start Extracted text
Probabilistic graphical model

A decomposition of a probability distribution into a product of conditionally independent factors that each describe interactions between distinct subsets of variables. One useful such model is a factor graph (Figure 1A) that represents a structured probability distribution P(xα) = Παψα(xα) where x=(x1,…,xn) is a vector of all variables and xα is a subset of variables that interact through the function, or factor, ψα(xα).

Statistical interaction

Dependency between two variables that cannot be explained by other observed covariates. These are often represented by squares in a factor graph. Statistical interactions may be generated by physical interactions in the world, or can arise due to some neglected latent variables.

Higher-order interaction

A nonlinear statistical interaction between variables. An especially interesting case is when three or more variables interact. This leads naturally to contextual gating, whereby one variable (the ‘context’) determines whether two others interact.

Parameters

Quantities θi that determine a probability distribution. For example, the mean and variance determine a specific Gaussian distribution. Here we consider parameters of the posterior distribution over latent variables.

Statistic

A function Ti(r) of observable data (e.g., for the brain, the neural activity r) that can be used to infer a parameter. If the statistic contains the same information about a parameter as all observations together, the statistic is called ‘sufficient’. For example, the total spike count 1 r in a model population could be a statistic reflecting the confidence (1/variance) about a latent variable. (Note for aficionados: frequentists use statistics to summarize the probability of observed data. We are using the Bayesian version, where the statistics describe the probability of latent variables that generated the data.)

Message-passing algorithm

An iterative sequence of computations that performs a global computation by operating locally on statistical information (‘messages’) conveyed exclusively along the edges of a probabilistic graphical model.

Population code

Representation of a sensory, motor, or latent variable by the collective activity of many neurons.
end Extracted text
**Set tasks**
1: Using the glossary, decide whether each statement agrees with it. Answer yes or no for each, and quote the deciding words from the glossary.
(a) A statistic is called sufficient when it contains the same information about a parameter as all observations together.
(b) In a message-passing algorithm, messages may travel between any variables, not only along the edges of the graphical model.
(c) Statistical interactions arise only from physical interactions in the world.
2: Reproduce the glossary from "A function Ti(r)" up to and including "generated the data.)".
start Data excerpts
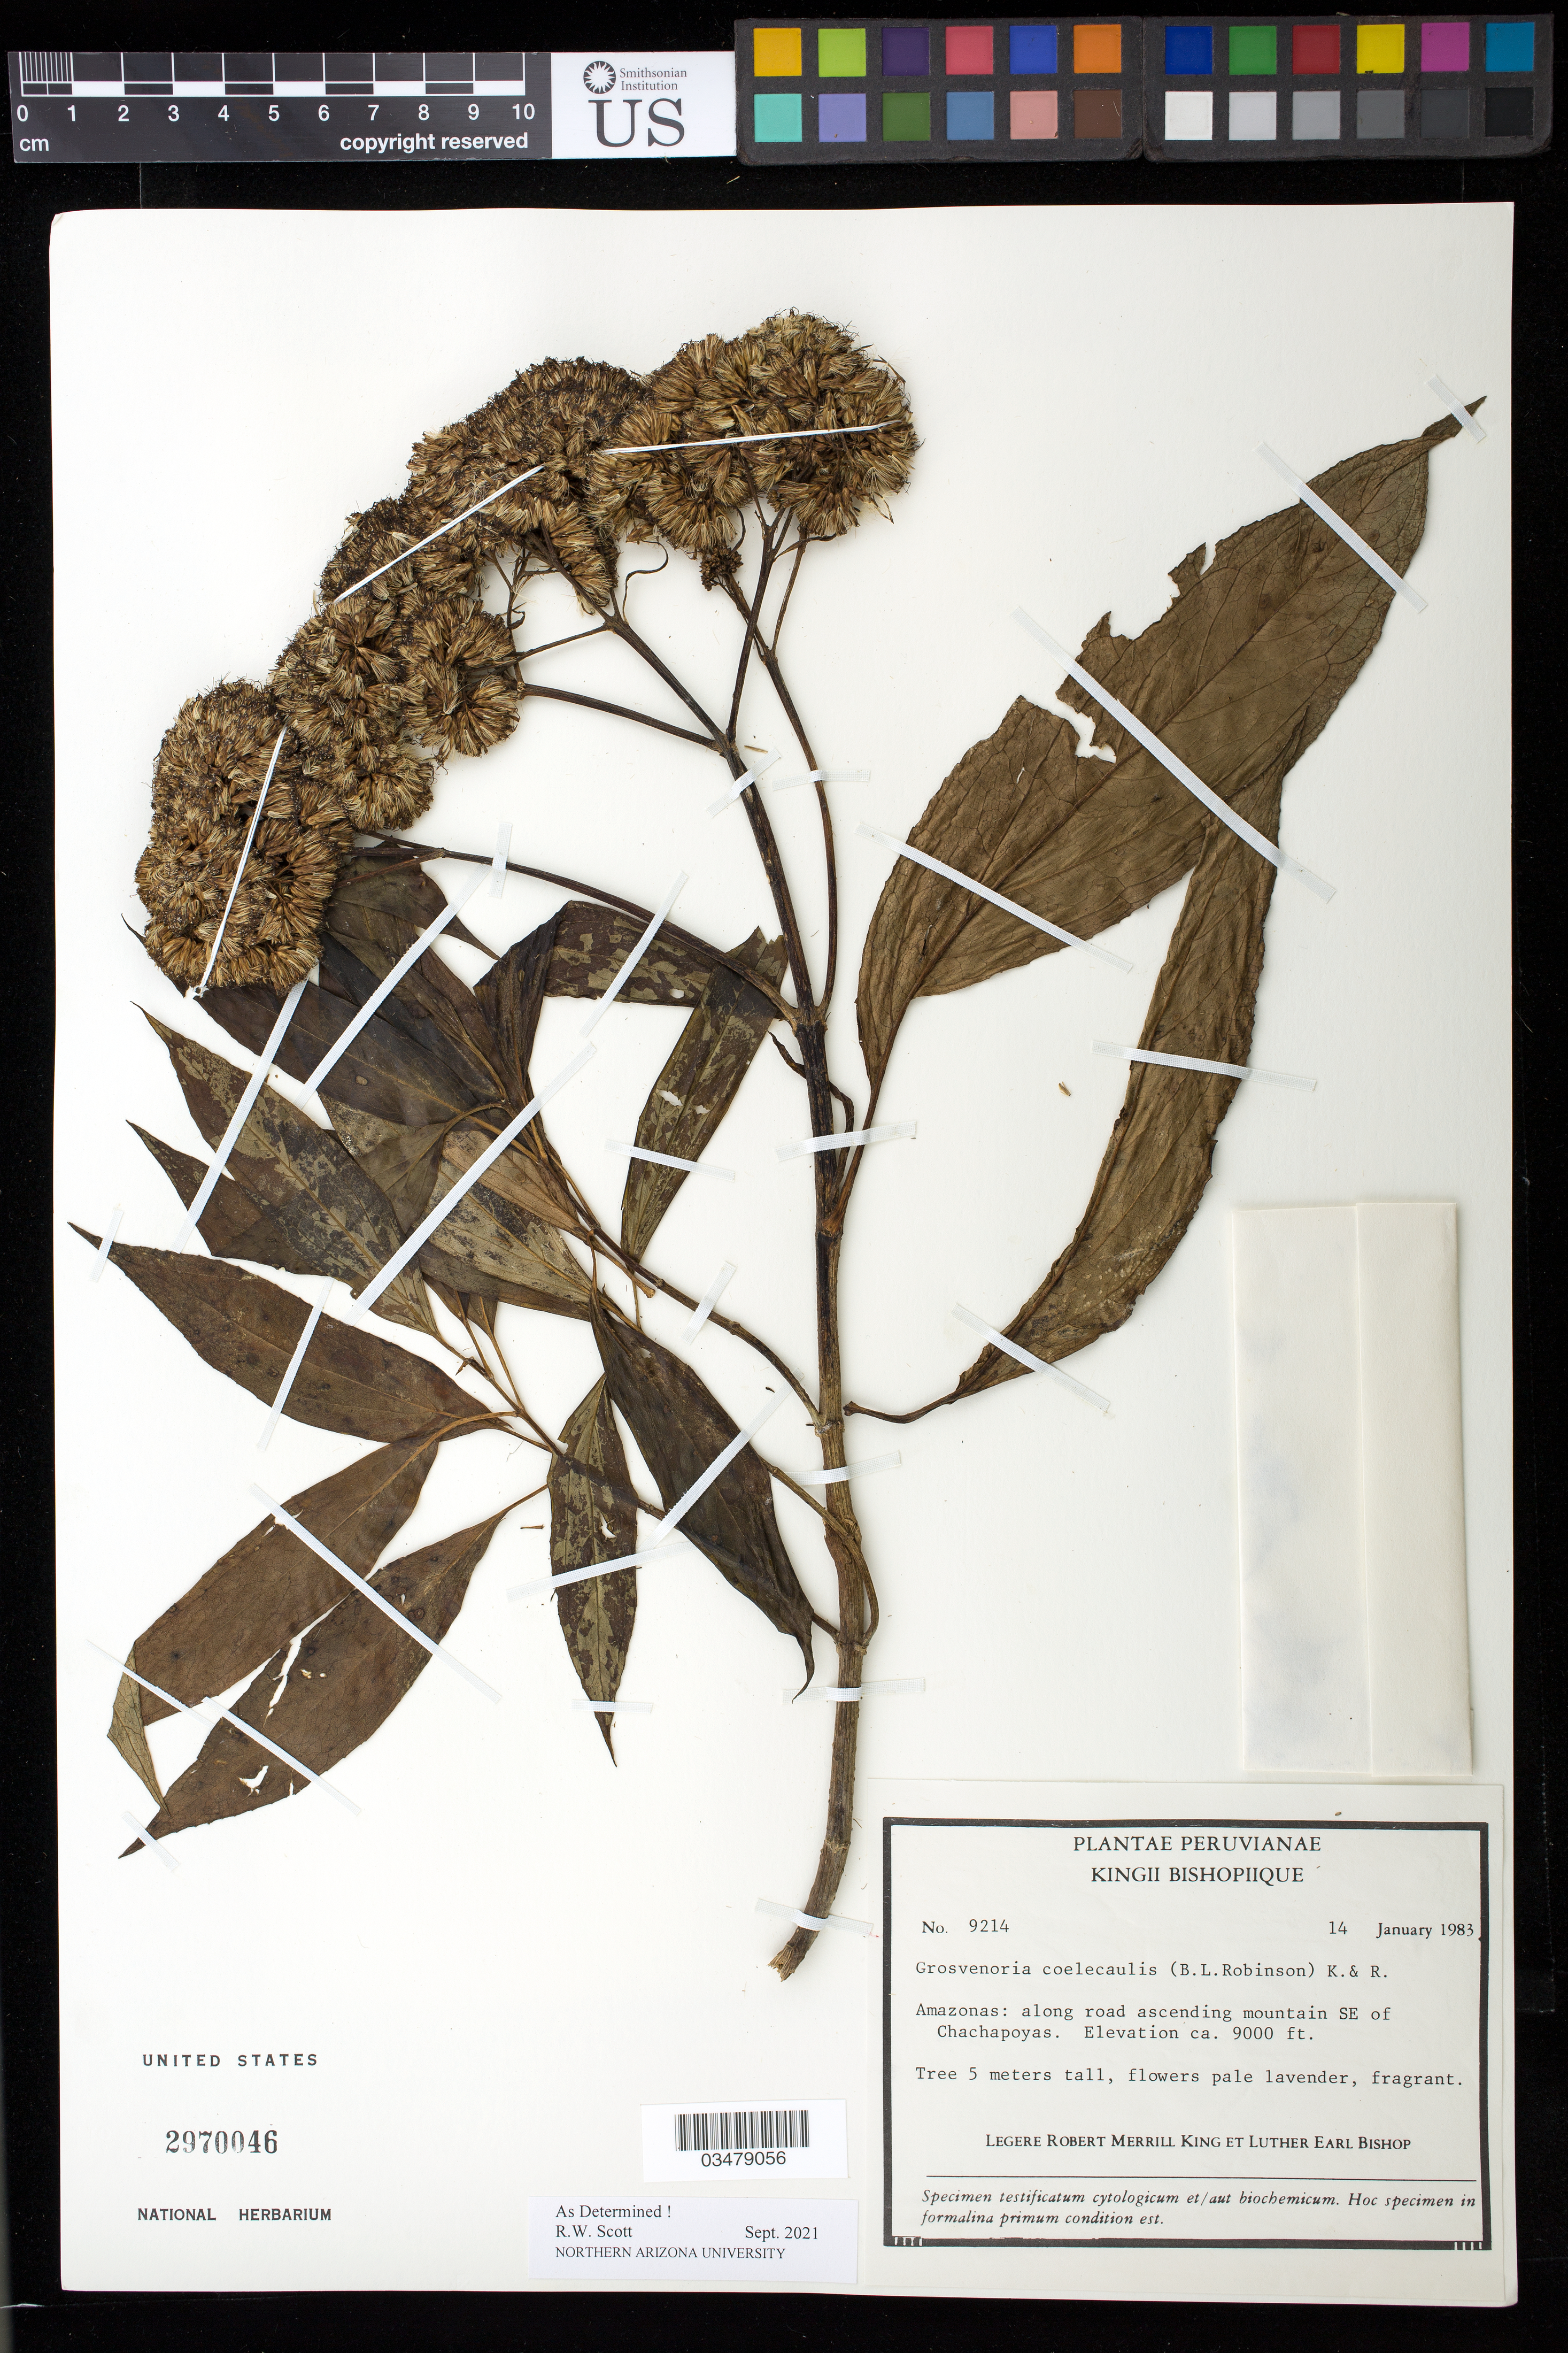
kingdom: Plantae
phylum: Tracheophyta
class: Magnoliopsida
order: Asterales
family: Asteraceae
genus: Grosvenoria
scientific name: Grosvenoria coelocaulis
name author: (B.L. Rob.) R.M. King & H. Rob.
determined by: Scott, R. W.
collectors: R. M. King & L. E. Bishop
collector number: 9214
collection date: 1983-01-14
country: Peru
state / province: Amazonas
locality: Amazonas: along road ascending mountain SE of Chachapoyas.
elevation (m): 2743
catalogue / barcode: US 2970046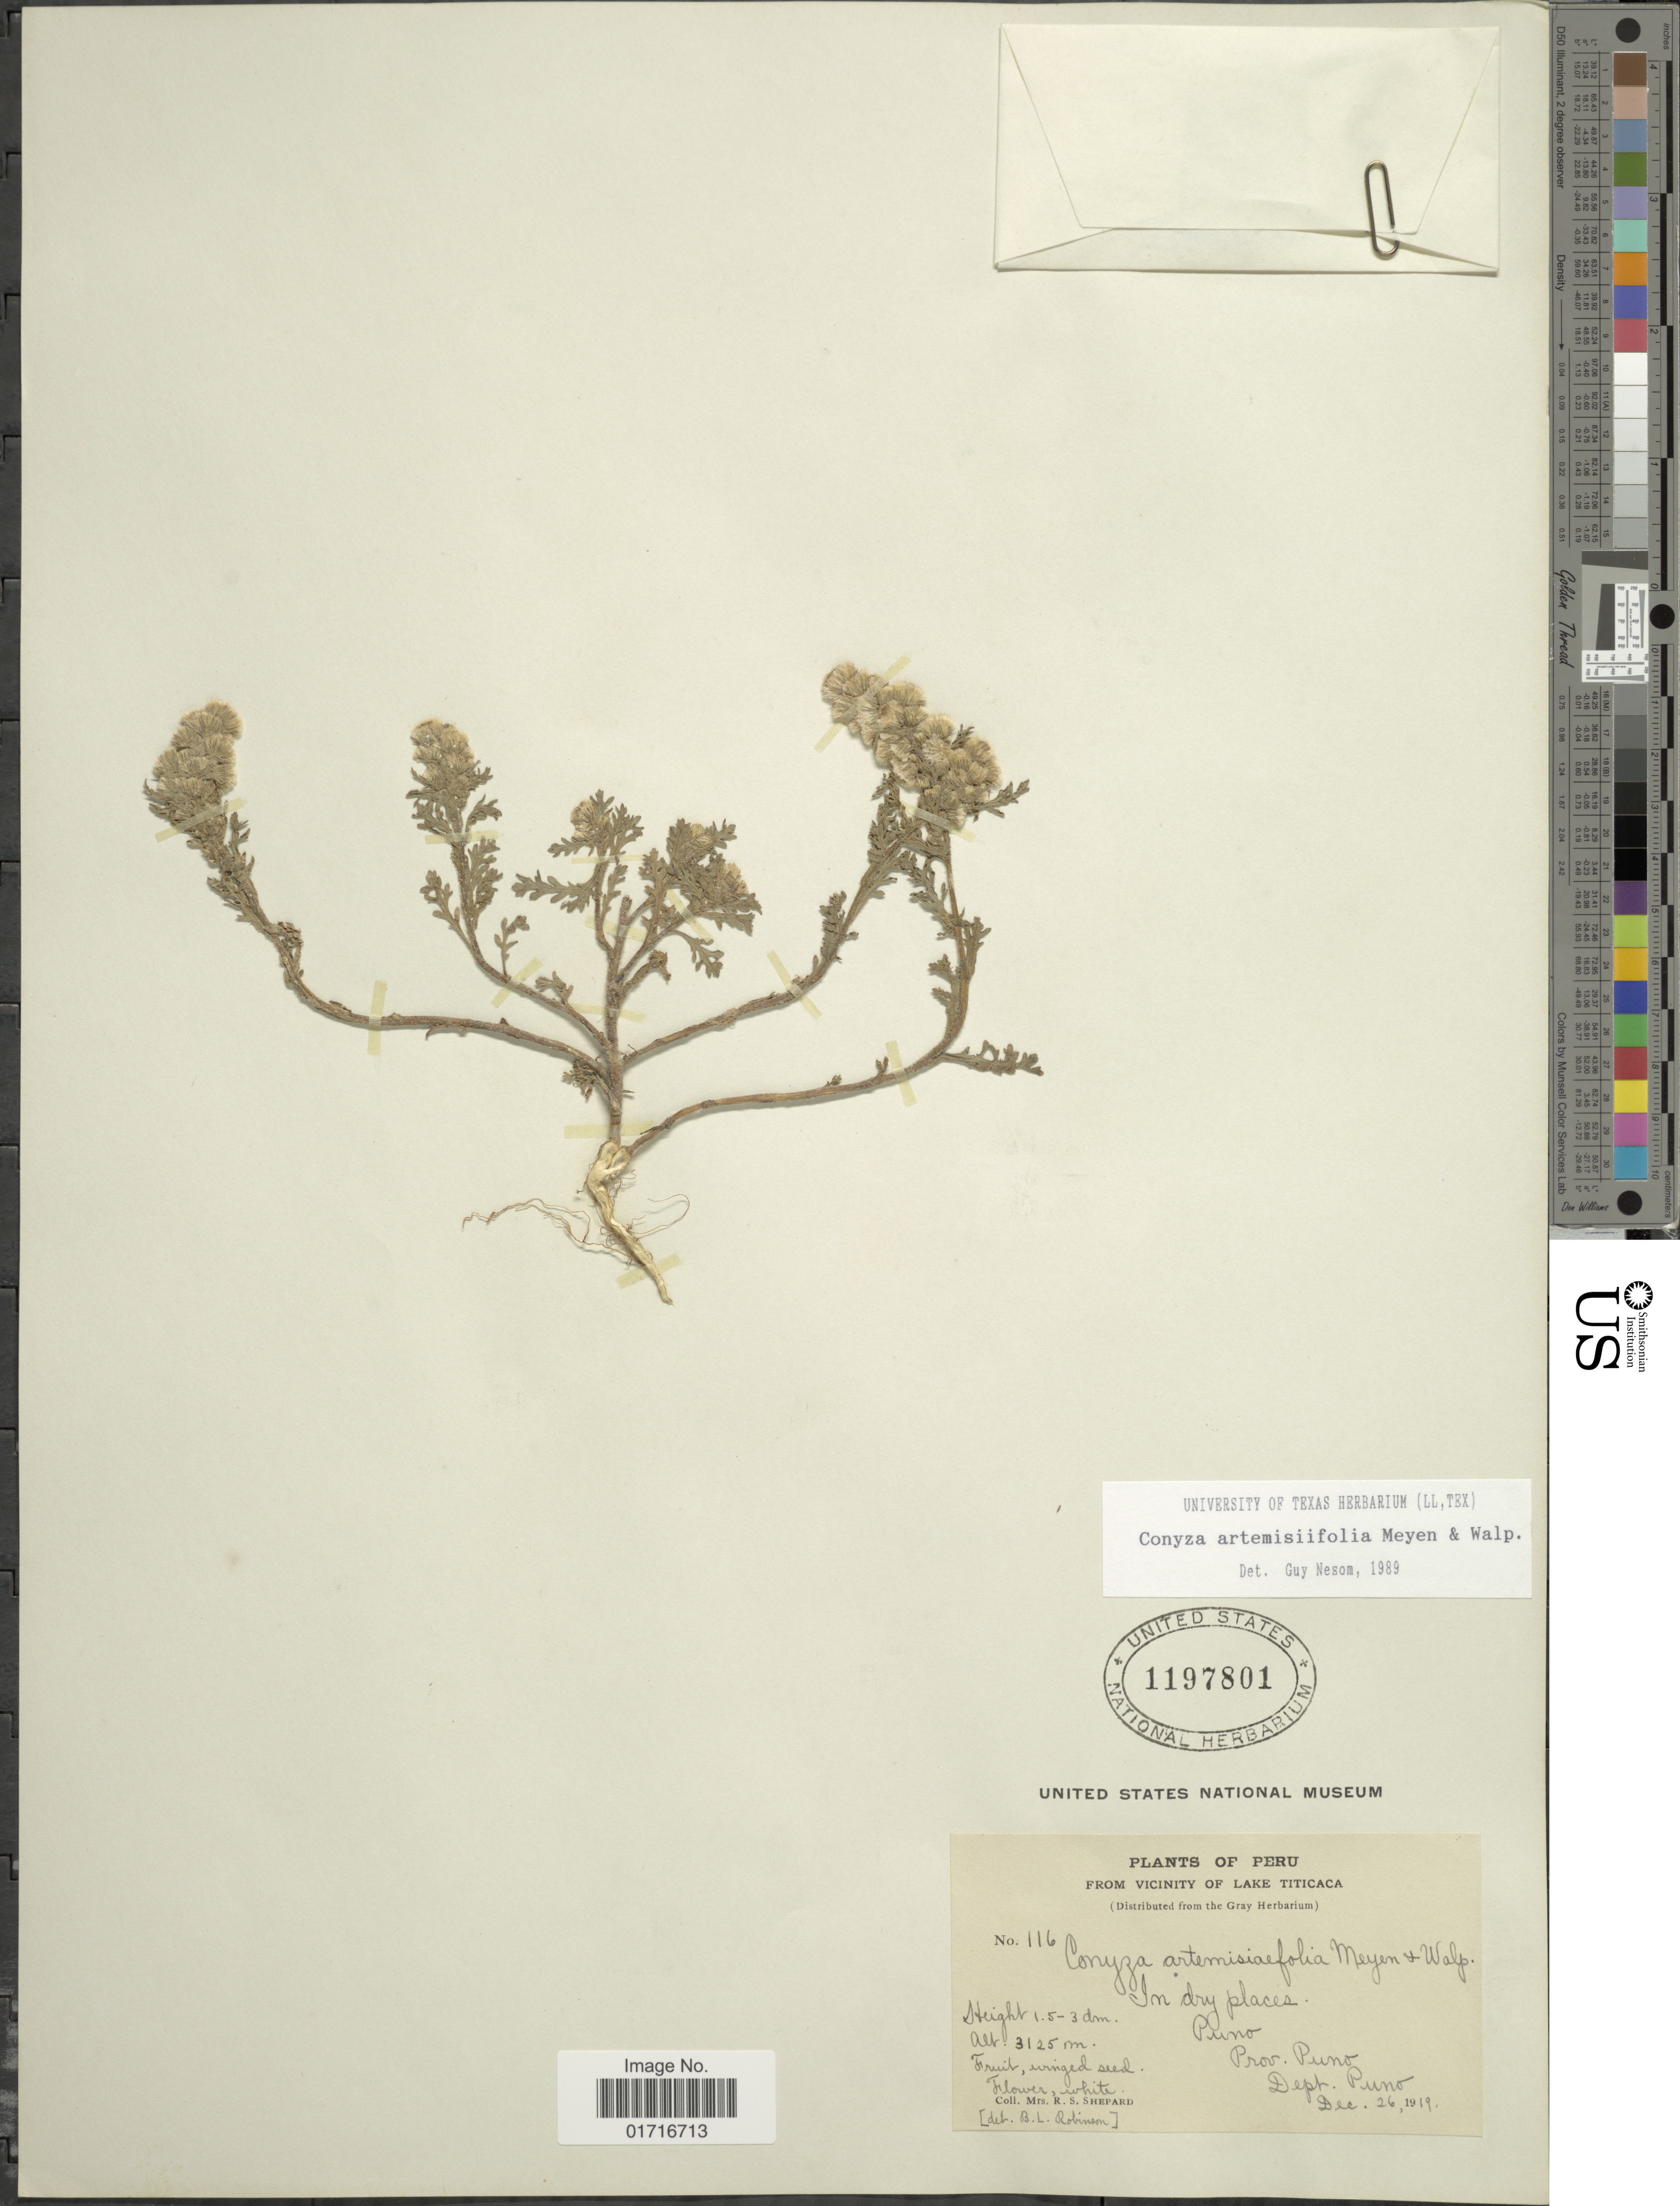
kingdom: Plantae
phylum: Tracheophyta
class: Magnoliopsida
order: Asterales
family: Asteraceae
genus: Conyza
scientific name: Conyza artemisifolia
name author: Meyen & Walp.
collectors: R. Shepard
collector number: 116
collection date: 1919-12-26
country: Peru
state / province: Puno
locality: Vicinity of Lake Titicaca, Puno, Prov. Puno, Dept. Puno.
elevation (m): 3125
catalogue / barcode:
end Data excerpts
**Answers below**
1:
(a) Yes: "If the statistic contains the same information about a parameter as all observations together, the statistic is called ‘sufficient’."
(b) No: "conveyed exclusively along the edges of a probabilistic graphical model"
(c) No: "Statistical interactions may be generated by physical interactions in the world, or can arise due to some neglected latent variables."

2:
A function Ti(r) of observable data (e.g., for the brain, the neural activity r) that can be used to infer a parameter. If the statistic contains the same information about a parameter as all observations together, the statistic is called ‘sufficient’. For example, the total spike count 1 r in a model population could be a statistic reflecting the confidence (1/variance) about a latent variable. (Note for aficionados: frequentists use statistics to summarize the probability of observed data. We are using the Bayesian version, where the statistics describe the probability of latent variables that generated the data.)